Wednesday, May 7, 2008

The Brave

So yeah, I know yesterday I said I’d be reviewing the remaining two films from the Female Prisoner Scorpion set, but how often do you hear of a film directed by Johnny Depp, where he agrees to be in a snuff film in exchange for enough money to get his family out of the poverty trap they live in? Especially when it’s a film that not only has yet to be released on DVD in the U.S., but has never even managed a theatrical release? And it’s one of Marlon Brando’s final film roles? Frankly, I wouldn’t have been able to respect myself if I had passed this one up.

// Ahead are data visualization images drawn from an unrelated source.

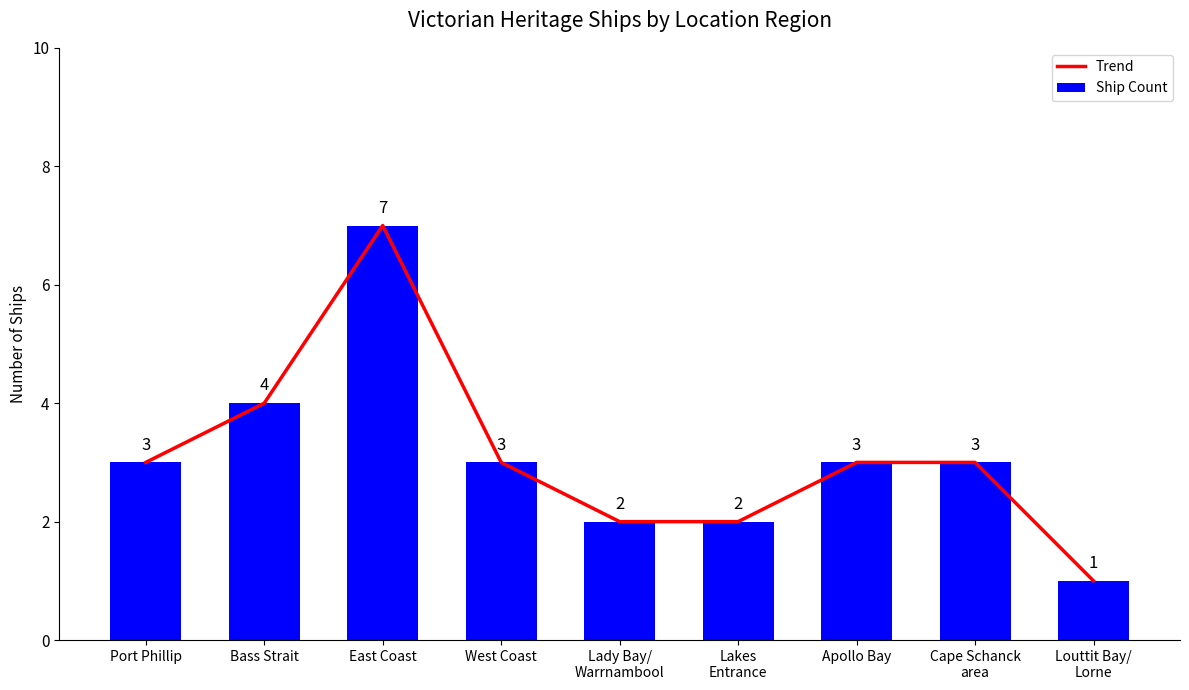

Reading left to right, transcribe all the data shown in this chart.

Trend: Port Phillip=3	Bass Strait=4	East Coast=7	West Coast=3	Lady Bay/
Warrnambool=2	Lakes
Entrance=2	Apollo Bay=3	Cape Schanck
area=3	Louttit Bay/
Lorne=1
Ship Count: Port Phillip=3	Bass Strait=4	East Coast=7	West Coast=3	Lady Bay/
Warrnambool=2	Lakes
Entrance=2	Apollo Bay=3	Cape Schanck
area=3	Louttit Bay/
Lorne=1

That said, while good, this is not quite the out-of-the-park home run one might expect from all of the above. Depp keeps the film moving very slowly (we’re ten minutes into the film before anyone starts talking) to try to draw us further into how his character, and those around him, feel, which does work to an extent. He’s kept the manner of how he’s gotten so much money to himself (he just tells everyone he’s gotten a new job), so pretty much everyone, up to and including his long-suffering wife, assumes he stole it from somewhere. It’s nice seeing how, as soon as he gets part of the money, he spends it on building a mini carnival outside of his home for his kids and neighbors, to try and give them some measure of happiness that he’s been incapable of giving them up until now. This is complicated by Luis Guzman, Depp’s old partner in crime, who also assumes that Depp is stealing the money from somewhere, and is willing to get violent to get in on it.

The main flaw of the film is that it just moves too slowly a lot of the time; while it’s nice that the men making the snuff film keep popping up to remind us that Depp’s death is coming, the film could have had a good twenty minutes shaved off of it, and would have been all the better for it. Still, there is a good deal to like about it, from the strange combination of Depp’s Native American character looking oddly similar to Jack Sparrow while having a surprisingly well-defined chest, to Brando’s all too brief appearance as the man in charge of the company making the snuff films. It’s frankly a great concept for a movie, and I’d like to see Depp direct another film (this is the only one he’s helmed so far – given that eleven years later, it still hasn’t gotten any level of American distribution, I can’t really blame him), though perhaps his next one could have more of a plot rather than being just a character study.